Home ownership still possible: CMHC

With American home ownership having dropped to 1990 levels, Canadians should take pride in knowing they can still realize their own property dreams.

With American home ownership having dropped to 1990 levels, Canadians should take pride in knowing they can still realize their own property dreams.

And according to Canada Mortgage & Housing Corporation, that dream has been maintained by prudent banking practices and a reluctance to embrace the U.S.-style subprime market.

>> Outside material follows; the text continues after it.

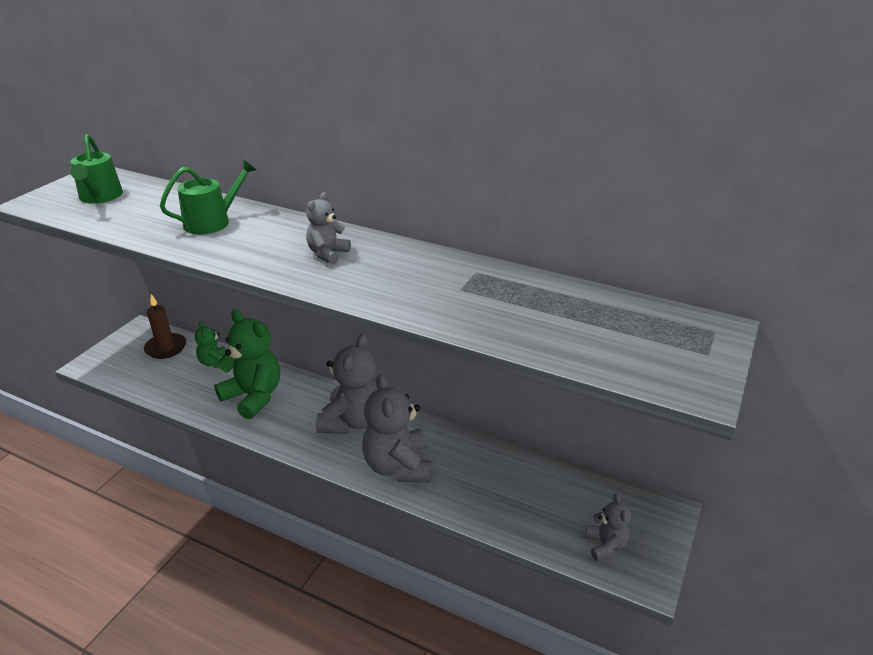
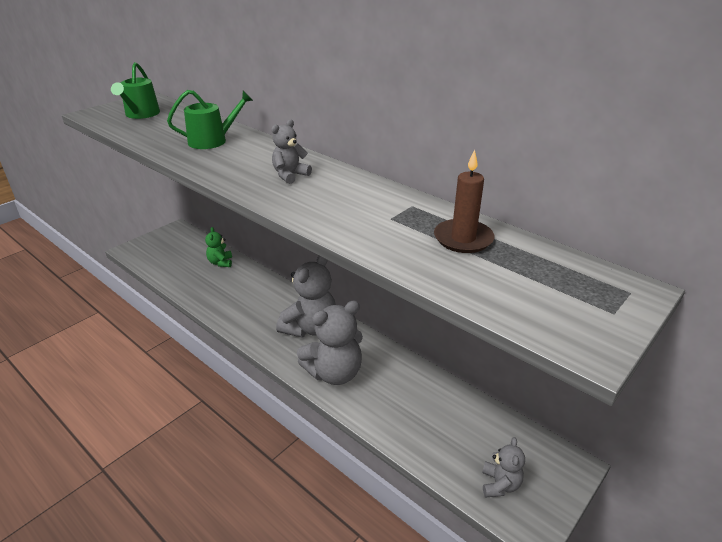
camera: 15 degrees right, 0 degrees up
(166, 348) = (189, 246): brown candle -> brown candle (463, 239)
(253, 396) = (239, 294): green teddy bear -> none
(398, 466) = (334, 373): grey teddy bear -> grey teddy bear turned 120 degrees counterclockwise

“Approximately 70 per cent of Canadian mortgages are insured. In the U.S., during the years preceding the economic downturn in 2008, about 15 per cent of mortgages were insured,” says CMHC’s Karine LeBlanc. “Due to prudent underwriting standards and the high quality of mortgage lending, the rate of mortgage arrears in Canada is less than one half of one per cent.”

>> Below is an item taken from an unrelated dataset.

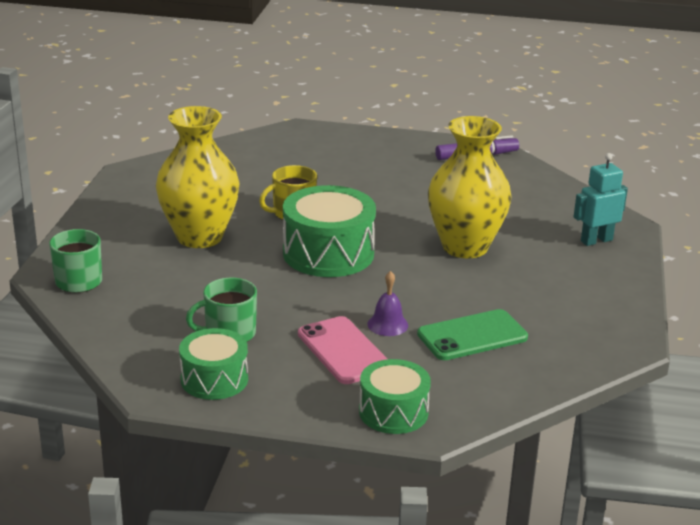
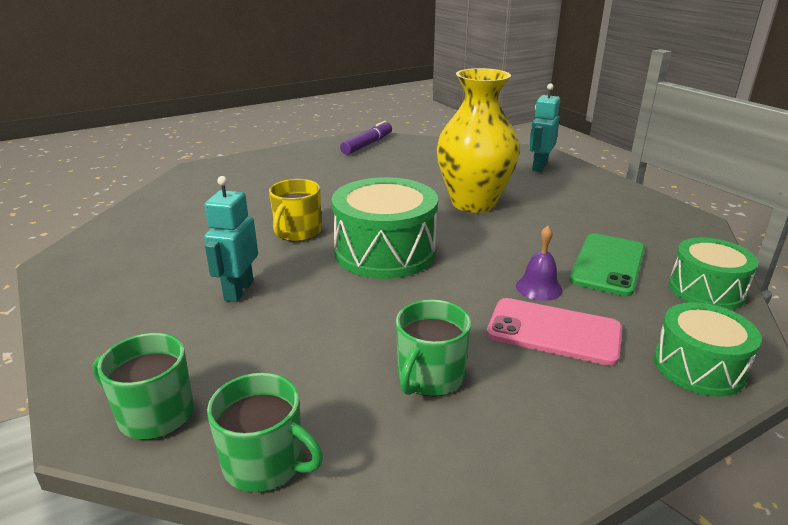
camera: 40 degrees left, 0 degrees up
(97, 326) = (265, 463): none -> green mug
(199, 237) = (238, 291): yellow vase -> turquoise robot
(214, 379) = (506, 443): green drum -> green drum (706, 290)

U.S. homeownership reached a record high of 69 per cent in 2004, before the housing bubble inflated and then burst – removing more than 7 million Americans from that group.

Today U.S. homeownership is back at 65 per cent – levels not seen since the early 1990s, with all indicators pointing to another point drop to 64 per cent.

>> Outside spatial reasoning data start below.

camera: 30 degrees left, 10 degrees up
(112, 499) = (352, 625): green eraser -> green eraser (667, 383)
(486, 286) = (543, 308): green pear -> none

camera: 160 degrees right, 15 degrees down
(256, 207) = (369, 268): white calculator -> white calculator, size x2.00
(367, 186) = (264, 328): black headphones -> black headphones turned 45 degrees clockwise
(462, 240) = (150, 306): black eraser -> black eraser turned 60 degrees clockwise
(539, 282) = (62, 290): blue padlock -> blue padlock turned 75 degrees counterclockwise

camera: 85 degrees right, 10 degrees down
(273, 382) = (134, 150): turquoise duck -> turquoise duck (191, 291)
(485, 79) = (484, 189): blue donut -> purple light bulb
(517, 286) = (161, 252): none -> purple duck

U.S. lawmakers are under public pressure to ensure new mortgage standards designed to prevent another crash be made flexible enough so families can benefit from the recovery. CMHC takes pride in the standards in place here that allowed Canadians to not feel the impact of the U.S. housing crisis – a lesson CMHC says was learned during the early 1990s.

“While this is often attributed to a traditionally conservative business culture in Canada, an important factor here is the difficult lessons learned from previous banking problems. An example is the economic difficulties in the early 1990s, which included a significant housing downturn,” states CMHC in its recent report, ‘Comparing Canada and U.S. Housing Finance Systems’. “Canadian banks therefore entered the recent period of financial stress with better risk-management practices, focused on limiting credit losses, than in previous episodes. This helped to limit their exposure to some potentially riskier sectors and products. For example, subprime mortgages.”

One proposal U.S. regulators are proposing is a softened version of a rule requiring banks to keep a stake in risky mortgages they securitize. It was low down-payments loans with exotic adjustable rate mortgages that is credited with fuelling the housing bubble, taking down the U.S. financial sector.